The very first thing we did was ... shuugo!! I.e., Gather! Everything Japanese people do as a group starts and ends with Shuugo. So we all filed into a big room and sat down to be given an introduction to the Sanbe holiday camp, which has four key points: 1) greetings (always greet others in the camp); 2) self service (you have to do everything for yourself); 3) take your rubbish home; 4) time - dinners and such like are on a strict schedule. So we were shown the timetable for the day, with dinners set out on their strict time table and at the beginning and end of the day this mysterious phenomenon, 20 minutes of cleaning (including the toilets!) preceded by 20 minutes of ... tsudoi! I didn't think about it at the time, but it was there, waiting for us...

So then we gathered again, before setting off to our rooms. We collected sheets on the way and made our beds, and then we went to lunch, which was awful but involved an excellent regimented hand-washing process (including alcohol sprays!) beforehand. Then we had to do the actual work of the camp. At my last orientation camp, work was an hour long talk about what could be expected of uni. Not so here! The work was actually really tiring, tiring enough to be put in a separate post.

After work was the allotted time for dinner (again, awful!) and bathing (an interesting experience, never so bad as one expects, and again posted elsewhere in detail). Then came the drinking, which I have also described separately and which lasted (in the case of people other than me) until 5:30 am. At least some of my fellow students were rushing hand over mouth for the bathroom before breakfast, so I think some were up for a dire second day.
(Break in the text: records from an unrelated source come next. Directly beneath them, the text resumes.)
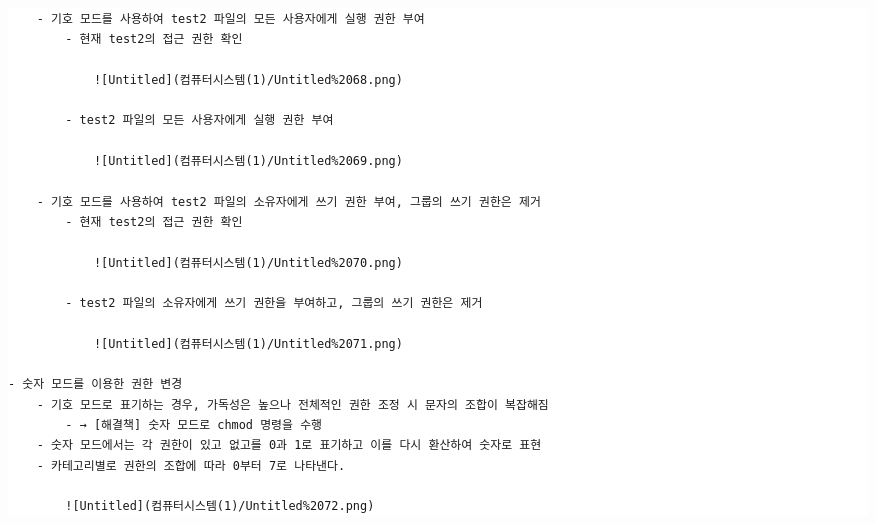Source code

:         - 기호 모드를 사용하여 test2 파일의 모든 사용자에게 실행 권한 부여
            - 현재 test2의 접근 권한 확인
                
                ![Untitled](컴퓨터시스템(1)/Untitled%2068.png)
                
            - test2 파일의 모든 사용자에게 실행 권한 부여
                
                ![Untitled](컴퓨터시스템(1)/Untitled%2069.png)
                
        - 기호 모드를 사용하여 test2 파일의 소유자에게 쓰기 권한 부여, 그룹의 쓰기 권한은 제거
            - 현재 test2의 접근 권한 확인
                
                ![Untitled](컴퓨터시스템(1)/Untitled%2070.png)
                
            - test2 파일의 소유자에게 쓰기 권한을 부여하고, 그룹의 쓰기 권한은 제거
                
                ![Untitled](컴퓨터시스템(1)/Untitled%2071.png)
                
    - 숫자 모드를 이용한 권한 변경
        - 기호 모드로 표기하는 경우, 가독성은 높으나 전체적인 권한 조정 시 문자의 조합이 복잡해짐
            - → [해결책] 숫자 모드로 chmod 명령을 수행
        - 숫자 모드에서는 각 권한이 있고 없고를 0과 1로 표기하고 이를 다시 환산하여 숫자로 표현
        - 카테고리별로 권한의 조합에 따라 0부터 7로 나타낸다.
            
            ![Untitled](컴퓨터시스템(1)/Untitled%2072.png)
The second day started in an amusing fashion, at least for those of us not puking. I have described the details of our arisal and cleaning in the post on tsudoi, because really they aren’t separable. My confusion was not helped by my foggy head after very little sleep, but I think I survived my brush with death admirably, and was able to present myself at breakfast without too much risk of embarrassment. From there it was a mere hour and a half at breakfast, and 2 hours of (still) stupidly banging my head on the arse end of an induction problem which I would solve in 5 minutes the following day, and then it was home and hosed – we left Sanbe 3 minutes late, with me in exactly the same bus seat I arrived in. And I think 3 minutes late is pretty good when you have to round up 110 hungover college students.

So that, dear reader, was my Orientation Camp, which has left me truly disoriented and discombobulated, and completely at a loss as to anything. I think I was meant to meet everyone and generally relax with them, but this went the way things always go with me – everyone now knows me and knows my name, and will remember it because they always do; and I didn’t even hear 90% of their names, and the other 10% sounded like “Sshhshhhnn” or I forgot them straight away (I could do a whole post on how hard it is to even hear people when they say their names in this country, let alone understand them – Japanese has a strange rhythm); so now everyone is saying hello to me and, to confound it all, I met them properly at the drinking binge, which was after the bath, so everyone’s hair was floppy, and I tell all these 18 year olds apart by their hair, so I can only remember Tamadani (who told me his first name 3 times, but buggered if I can remember it or if I even caught it); because his hair is dyed, and everyone else was just floppy. So there you go. 100 more people now know that I’m a big rude red faced foreigner with a tattoo and a ***** dick who is always late, doesn’t attend compulsory pep talks, and can’t remember their names.